Just as the world showed signs of recovering from the disruption caused by COVID, Russian President Putin decided to invade Ukraine in February 2022. This one act upended the security architecture of europe and created such geopolitical mayhem that the former German Chancellor Scholz was constrained to use the word “Zeitenwende”. For once, this was not customary hyperbole by a politician. “Zeitenwende” it certainly was with Ukraine initially supported to the hilt by the US and more broadly the West, resulting in short term gains for it. But Russia and reality imposed themselves on Ukraine soon enough and a war of attrition ensued. This, inevitably, played to Russia’s advantage.

As if the above were not enough, the Hamas carried out horrific attcks in Israel in Octber 2023 which unleashed a train of events in that most volatile of regions i.e. Middle East. With Iran under attack from both Israel and the US, the Middle East is up in flames at the time of writing. Pakistan, as is its wont, did what it does best: carry out terrorist attacks in Kashmir which brought the two countries to blows in May 2025. And China, against the run of play, attacked India in May 2020 along the Himalayan border to provoke a bloody conflict which disrupted peace that had largely held for decades.

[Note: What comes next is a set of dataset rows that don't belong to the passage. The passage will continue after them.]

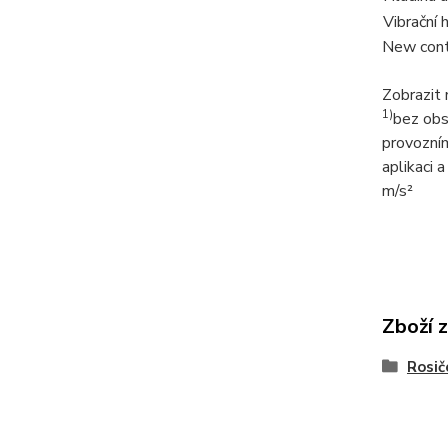
Vibrační
New cont
Zobrazit
1)
bez ob
provozní
aplikaci 
m/s²
Zboží 
Rosič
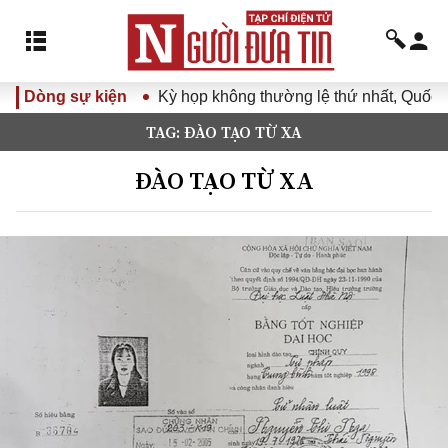
Dòng sự kiện
Kỳ họp không thường lệ thứ nhất, Quốc h
TAG: ĐÀO TẠO TỪ XA
ĐÀO TẠO TỪ XA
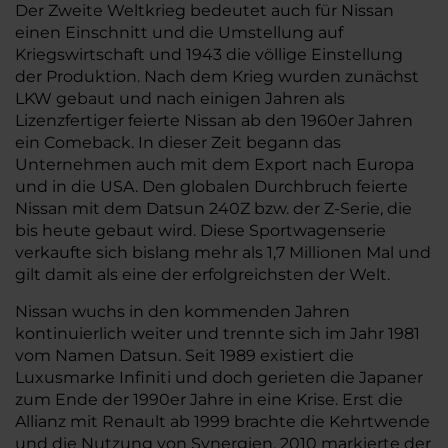
Der Zweite Weltkrieg bedeutet auch für Nissan
einen Einschnitt und die Umstellung auf
Kriegswirtschaft und 1943 die völlige Einstellung
der Produktion. Nach dem Krieg wurden zunächst
LKW gebaut und nach einigen Jahren als
Lizenzfertiger feierte Nissan ab den 1960er Jahren
ein Comeback. In dieser Zeit begann das
Unternehmen auch mit dem Export nach Europa
und in die USA. Den globalen Durchbruch feierte
Nissan mit dem Datsun 240Z bzw. der Z-Serie, die
bis heute gebaut wird. Diese Sportwagenserie
verkaufte sich bislang mehr als 1,7 Millionen Mal und
gilt damit als eine der erfolgreichsten der Welt.
Nissan wuchs in den kommenden Jahren
kontinuierlich weiter und trennte sich im Jahr 1981
vom Namen Datsun. Seit 1989 existiert die
Luxusmarke Infiniti und doch gerieten die Japaner
zum Ende der 1990er Jahre in eine Krise. Erst die
Allianz mit Renault ab 1999 brachte die Kehrtwende
und die Nutzung von Synergien. 2010 markierte der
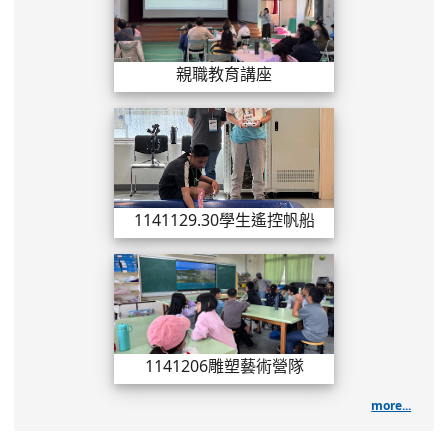
親職教育講座
1141129.3
1141129.30學生遙控帆船比賽
1141206雕塑
1141206雕塑藝術營隊
more...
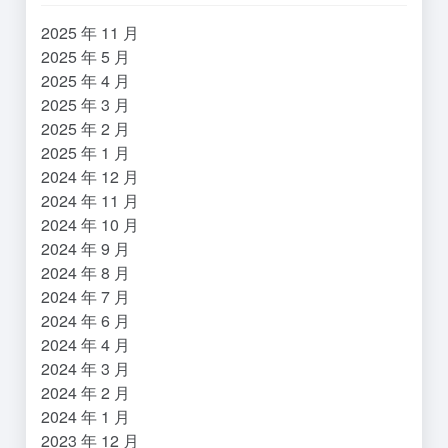
2025 年 11 月
2025 年 5 月
2025 年 4 月
2025 年 3 月
2025 年 2 月
2025 年 1 月
2024 年 12 月
2024 年 11 月
2024 年 10 月
2024 年 9 月
2024 年 8 月
2024 年 7 月
2024 年 6 月
2024 年 4 月
2024 年 3 月
2024 年 2 月
2024 年 1 月
2023 年 12 月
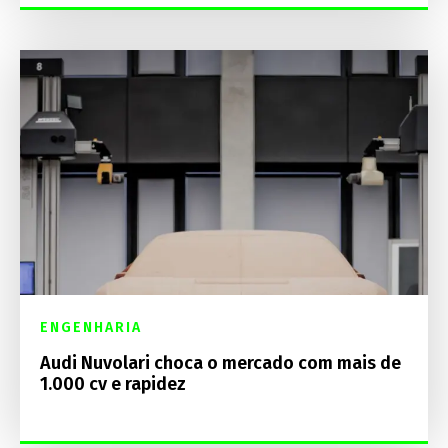
ENGENHARIA
Audi Nuvolari choca o mercado com mais de
1.000 cv e rapidez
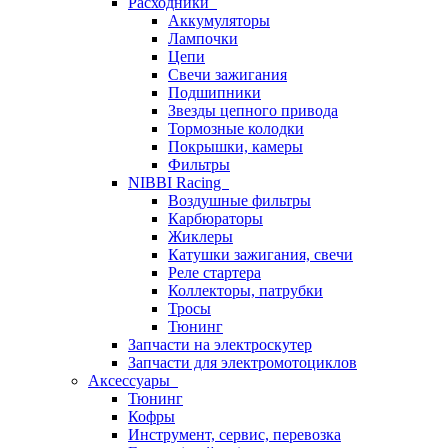
Расходники
Аккумуляторы
Лампочки
Цепи
Свечи зажигания
Подшипники
Звезды цепного привода
Тормозные колодки
Покрышки, камеры
Фильтры
NIBBI Racing
Воздушные фильтры
Карбюраторы
Жиклеры
Катушки зажигания, свечи
Реле стартера
Коллекторы, патрубки
Тросы
Тюнинг
Запчасти на электроскутер
Запчасти для электромотоциклов
Аксессуары
Тюнинг
Кофры
Инструмент, сервис, перевозка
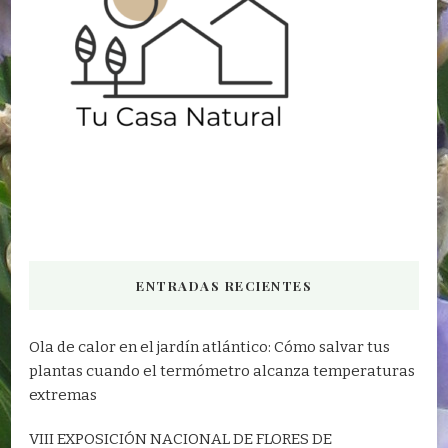
ENTRADAS RECIENTES
Ola de calor en el jardín atlántico: Cómo salvar tus
plantas cuando el termómetro alcanza temperaturas
extremas
VIII EXPOSICIÓN NACIONAL DE FLORES DE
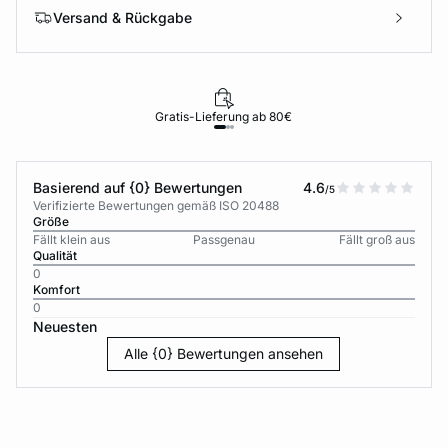
Versand & Rückgabe
Gratis-Lieferung ab 80€
Basierend auf {0} Bewertungen
4.6
/5
Verifizierte Bewertungen gemäß ISO 20488
Größe
Fällt klein aus
Passgenau
Fällt groß aus
Qualität
0
Komfort
0
Neuesten
Alle {0} Bewertungen ansehen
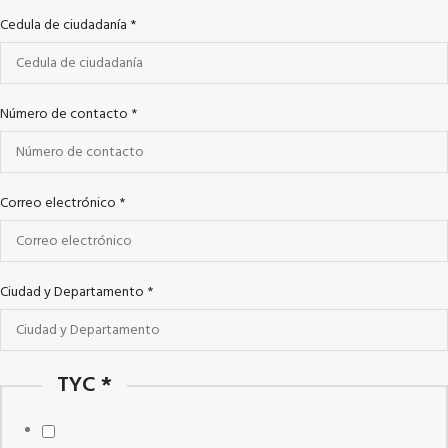
Cedula de ciudadanía
*
Número de contacto
*
Correo electrónico
*
Ciudad y Departamento
*
TYC
*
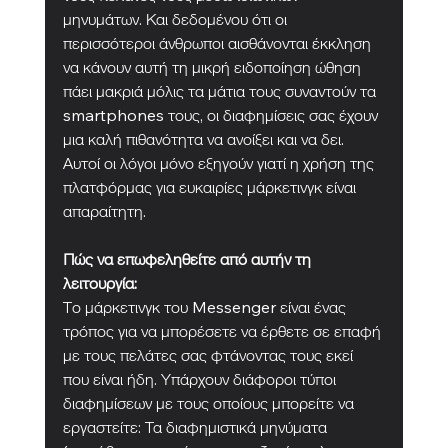
μηνυμάτων. Και δεδομένου ότι οι 
περισσότεροι άνθρωποι αισθάνονται έκκληση 
να κάνουν αυτή τη μικρή ειδοποίηση ώθηση 
πάει μακριά μόλις τα μάτια τους συναντούν τα 
smartphones τους, οι διαφημίσεις σας έχουν 
μια καλή πιθανότητα να ανοίξει και να δει. 
Αυτοί οι λόγοι μόνο εξηγούν γιατί η χρήση της 
πλατφόρμας για ευκαιρίες μάρκετινγκ είναι 
απαραίτητη.
Πώς να επωφεληθείτε από αυτήν τη 
λειτουργία:
Το μάρκετινγκ του Messenger είναι ένας 
τρόπος για να μπορέσετε να έρθετε σε επαφή 
με τους πελάτες σας φτάνοντας τους εκεί 
που είναι ήδη. Υπάρχουν διάφοροι τύποι 
διαφημίσεων με τους οποίους μπορείτε να 
εργαστείτε: Τα διαφημιστικά μηνύματα 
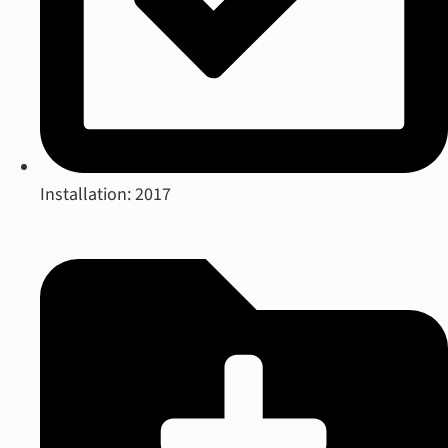
Installation: 2017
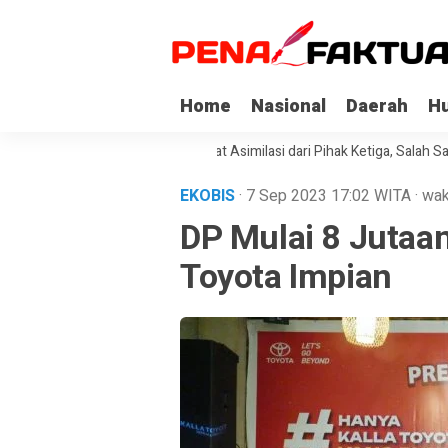
Home
Nasional
Daerah
H
Napi Korupsi di Sultra Dapat Asimilasi dari Pihak Ketiga, Salah Satunya 
EKOBIS
· 7 Sep 2023
17:02
WITA
·
wak
DP Mulai 8 Jutaa
Toyota Impian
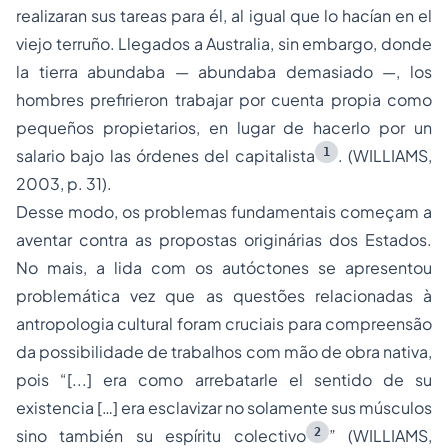
realizaran sus tareas para él, al igual que lo hacían en el
viejo terruño. Llegados a Australia, sin embargo, donde
la tierra abundaba — abundaba demasiado —, los
hombres prefirieron trabajar por cuenta propia como
pequeños propietarios, en lugar de hacerlo por un
1
salario bajo las órdenes del capitalista
. (WILLIAMS,
2003, p. 31).
Desse modo, os problemas fundamentais começam a
aventar contra as propostas originárias dos Estados.
No mais, a lida com os autóctones se apresentou
problemática vez que as questões relacionadas à
antropologia cultural foram cruciais para compreensão
da possibilidade de trabalhos com mão de obra nativa,
pois “[...] era como arrebatarle el sentido de su
existencia […] era esclavizar no solamente sus músculos
2
sino también su espíritu colectivo
” (WILLIAMS,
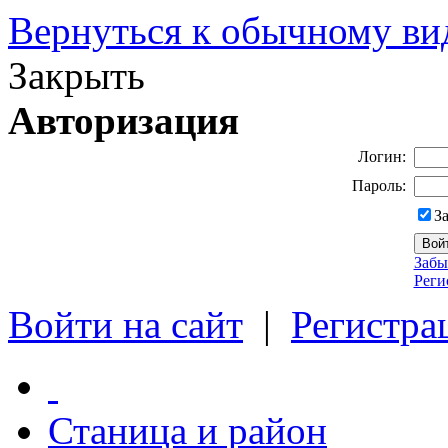
Вернуться к обычному ви
Закрыть
Авторизация
Логин:
Пароль:
З
Забы
Реги
Войти на сайт
|
Регистра
Станица и район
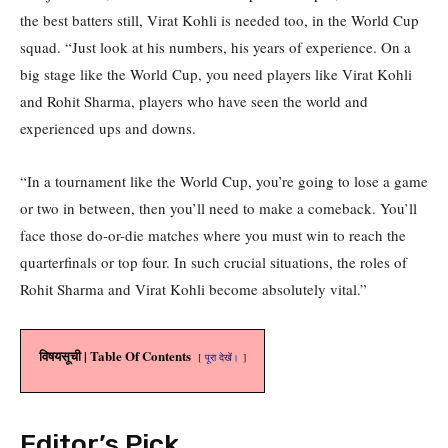
the best batters still, Virat Kohli is needed too, in the World Cup
squad. “Just look at his numbers, his years of experience. On a
big stage like the World Cup, you need players like Virat Kohli
and Rohit Sharma, players who have seen the world and
experienced ups and downs.
“In a tournament like the World Cup, you’re going to lose a game
or two in between, then you’ll need to make a comeback. You’ll
face those do-or-die matches where you must win to reach the
quarterfinals or top four. In such crucial situations, the roles of
Rohit Sharma and Virat Kohli become absolutely vital.”
विषयसूची | Table Of Contents
पूरा देखें।
Editor’s Pick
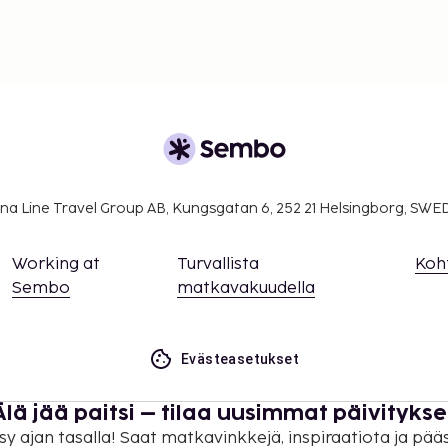
na Line Travel Group AB, Kungsgatan 6, 252 21 Helsingborg, SW
Working at
Turvallista
Koh
Sembo
matkavakuudella
Evästeasetukset
Älä jää paitsi – tilaa uusimmat päivitykse
sy ajan tasalla! Saat matkavinkkejä, inspiraatiota ja pää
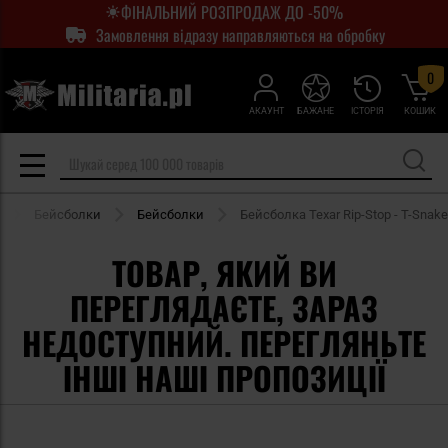
ФІНАЛЬНИЙ РОЗПРОДАЖ ДО -50%
Замовлення відразу направляються на обробку
0
АКАУНТ
БАЖАНЕ
ІСТОРІЯ
КОШИК
Бейсболки
Бейсболки
Бейсболка Texar Rip-Stop - T-Snake
ТОВАР, ЯКИЙ ВИ
ПЕРЕГЛЯДАЄТЕ, ЗАРАЗ
НЕДОСТУПНИЙ. ПЕРЕГЛЯНЬТЕ
ІНШІ НАШІ ПРОПОЗИЦІЇ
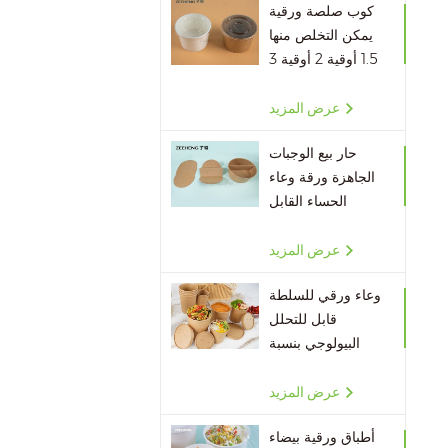
كوب صلصة ورقية
يمكن التخلص منها
1.5 أوقية 2 أوقية 3
أوقية 4 أوقية
عرض المزيد
حار بيع الوجبات
الجاهزة ورقة وعاء
الحساء القابل
للتصرف مقسم
الورق
عرض المزيد
وعاء ورقي للسلطة
قابل للتحلل
البيولوجي بنسبة
100٪ بالجملة
عرض المزيد
أطباق ورقية بيضاء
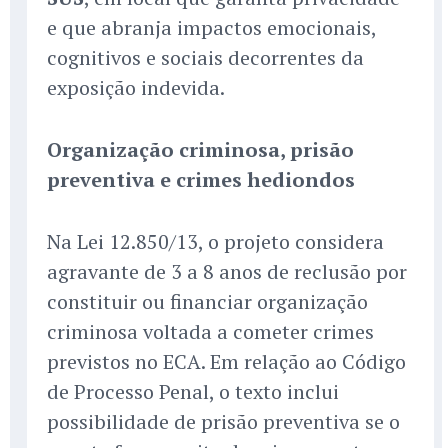
e que abranja impactos emocionais,
cognitivos e sociais decorrentes da
exposição indevida.
Organização criminosa, prisão
preventiva e crimes hediondos
Na Lei 12.850/13, o projeto considera
agravante de 3 a 8 anos de reclusão por
constituir ou financiar organização
criminosa voltada a cometer crimes
previstos no ECA. Em relação ao Código
de Processo Penal, o texto inclui
possibilidade de prisão preventiva se o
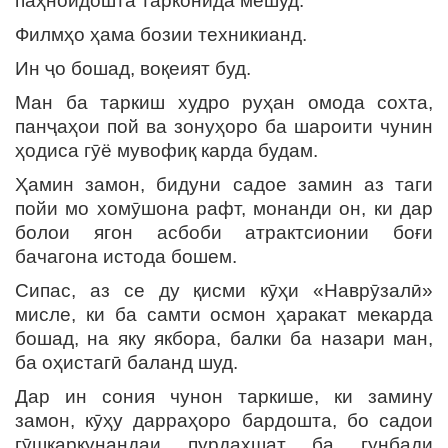
паҳноидошта тарконида мешуд.
Филмҳо ҳама бозии техникианд.
Ин ҷо бошад, воқеият буд.
Ман ба таркиш худро руҳан омода сохта,
панҷаҳои пой ва зонуҳоро ба шароити чунин
ҳодиса гӯё мувофиқ карда будам.
Ҳамин замон, бидуни садое замин аз таги
пойи мо хомӯшона рафт, монанди он, ки дар
болои ягон асбоби атрактсионии боғи
бачагона истода бошем.
Сипас, аз се ду қисми кӯҳи «Наврӯзалӣ»
мисле, ки ба самти осмон ҳаракат мекарда
бошад, на яку якбора, балки ба назари ман,
ба оҳистагӣ баланд шуд.
Дар ин сония чунон таркише, ки замину
замон, кӯҳу дарраҳоро бардошта, бо садои
гӯшкаркунандаи пурдаҳшат ба гунбади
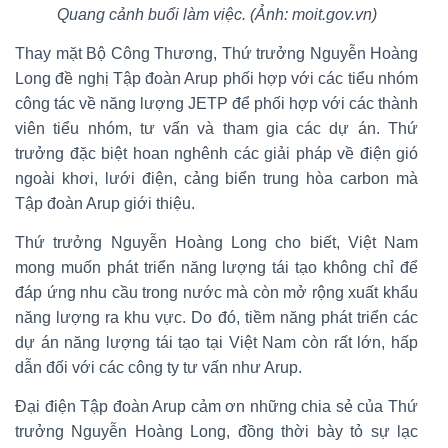
Quang cảnh buổi làm việc. (Ảnh: moit.gov.vn)
Thay mặt Bộ Công Thương, Thứ trưởng Nguyễn Hoàng
Long đề nghị Tập đoàn Arup phối hợp với các tiểu nhóm
công tác về năng lượng JETP để phối hợp với các thành
viên tiểu nhóm, tư vấn và tham gia các dự án. Thứ
trưởng đặc biệt hoan nghênh các giải pháp về điện gió
ngoài khơi, lưới điện, cảng biển trung hòa carbon mà
Tập đoàn Arup giới thiệu.
Thứ trưởng Nguyễn Hoàng Long cho biết, Việt Nam
mong muốn phát triển năng lượng tái tạo không chỉ để
đáp ứng nhu cầu trong nước mà còn mở rộng xuất khẩu
năng lượng ra khu vực. Do đó, tiềm năng phát triển các
dự án năng lượng tái tạo tại Việt Nam còn rất lớn, hấp
dẫn đối với các công ty tư vấn như Arup.
Đại điện Tập đoàn Arup cảm ơn những chia sẻ của Thứ
trưởng Nguyễn Hoàng Long, đồng thời bày tỏ sự lạc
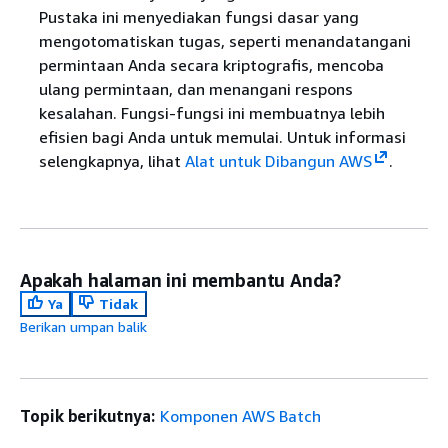
Pustaka ini menyediakan fungsi dasar yang
mengotomatiskan tugas, seperti menandatangani
permintaan Anda secara kriptografis, mencoba
ulang permintaan, dan menangani respons
kesalahan. Fungsi-fungsi ini membuatnya lebih
efisien bagi Anda untuk memulai. Untuk informasi
selengkapnya, lihat
Alat untuk Dibangun AWS
.
Apakah halaman ini membantu Anda?
Ya
Tidak
Berikan umpan balik
Topik berikutnya:
Komponen AWS Batch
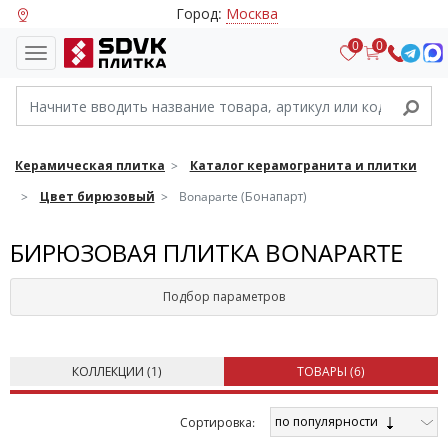
Город:
Москва
0
0
Керамическая плитка
Каталог керамогранита и плитки
Цвет бирюзовый
Bonaparte (Бонапарт)
БИРЮЗОВАЯ ПЛИТКА BONAPARTE
Подбор параметров
КОЛЛЕКЦИИ (
1
)
ТОВАРЫ (
6
)
по популярности
Cортировка:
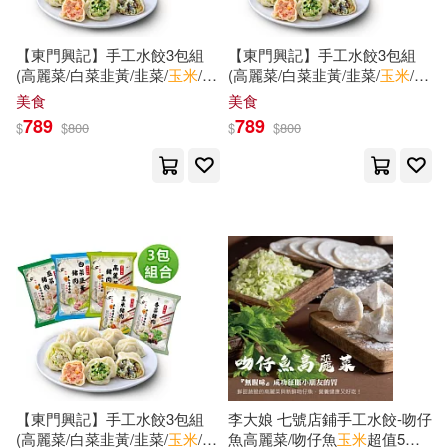
（宋）米芾(11)
中國中醫藥出版社(38)
【東門興記】手工水餃3包組
【東門興記】手工水餃3包組
(高麗菜/白菜韭黃/韭菜/
玉米
/香
(高麗菜/白菜韭黃/韭菜/
玉米
/香
（蘇）米·伊林(11)
菜)
玉米
*3
菜) 白菜*2+韭菜*1
美食
美食
中國計量出版社(38)
789
789
$
$
800
$
$
800
[宋]米芾 書(10)
Linfair Records Limited(37)
勞工委員會勞工安全衛生研究所(1
0)
作家出版社(37)
宮城理子(10)
接力出版社(10)
北京聯合出版公司(37)
星雲大師(10)
天地出版社(37)
朵貝．楊笙(Tove Jansson)(10)
浙江人民美術出版社(37)
【東門興記】手工水餃3包組
李大娘 七號店鋪手工水餃-吻仔
(高麗菜/白菜韭黃/韭菜/
玉米
/香
魚高麗菜/吻仔魚
玉米
超值5套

But it was in January 2025, that the unthinkable (at least for many people if not all) happened and Trump won a convincing victory in elections to become the 47th President of the United States of America. It was a remarkable victory against all odds. A lot of people had written him off. Yet others predicted a narrow victory. In the event, it was close to a landslide. With President Trump, what you see is what you more or less get. So, in the 6 months he has spent in office, he has transformed the American judiciary, its executive, its economy and its foreign & security policy. And because it is the United States of America that we are talking about, the impact of the Trump presidency was felt all over the world in small or big measure. Every major and middle power has had to make adjustments to its foreign and security policy vis-a-vis the US. Perhaps no other power more so than Europe. Not to put too fine a point on it, the transatlantic relationship is under enormous stress and it is not clear what strategic outcome can be expected in the future. The NATO just concluded its summit in The Hague and while it just about managed to preserve itself, the proof of the funding commitments by many European countries is in the eventual coughing up of money. President Trump means it when he says America comes first for him and is totally determined to try and make America great again. History will judge him solely on how successful he is in this endeavour.

By middle of 2025, if one were to sum up the geopolitical mid-term report, it would be this: We are clearly in a post-Western world order!